For what reason are you taking the next step? Are you taking it to achieve laud and glory in that previous world from which you came? Or are you taking it to move to a new and different level of experience? Once having asked the two-part question: “Who I am” and “Who I shall become,” then you move against the challenges of becoming what you wish to be. You can’t know if you will succeed in achieving what you wish to be. Will you be Michelangelo? Will you be Socrates? Will you be the next example of greatness in your own right? Nobody can know. Did Socrates know that he was Socrates? Did he know if he succeeded or failed? Nobody knows. But what you can know, is whether or not you have achieved a sense of your own being and your own competence to move toward what you want to be.
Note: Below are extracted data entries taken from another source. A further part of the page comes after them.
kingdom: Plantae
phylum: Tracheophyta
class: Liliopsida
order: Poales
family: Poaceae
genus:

Finding God is the acceptance of a process that is out of your control. Will what you want to be now be what you want to be after you’ve experienced becoming it? Or are you taking a set of steps each leading ever deeper into yourself? The hardest part of the journey is when ever you can answer “Who I am,” because you then have to answer “Is this where I want to be?” which may need to be re-defined; and this sets forth another set of steps to re-discover “Who you are” as God is calling you to be.

What’s at Stake

  • If you do not ask “Who I am,” you cannot lay down a path to follow and you remain in chaos.
  • Unless you find a path that reveals new and different levels of experience, limited social definitions will always measure your value.
  • If you don’t walk your own journey, you become a slave to other people’s ideas of success and failure

Difficulties

  • Upon stepping away, you will be challenged to return to the prior world, chastised for your foolishness of having left it.
  • Once you start walking, your great failures may be your great successes, because what you have perceived or thought that you wanted to succeed at may be a residual of where you once were.
  • There are no promises of success
  • What you study or know may or may not have any value
  • Your inner joy and satisfaction may or may not be met.
  • There is no guarantee that the world will want to hear what you have seen.

Have Faith

  • There is only one real failure: not pursuing the path. Everything else is a success.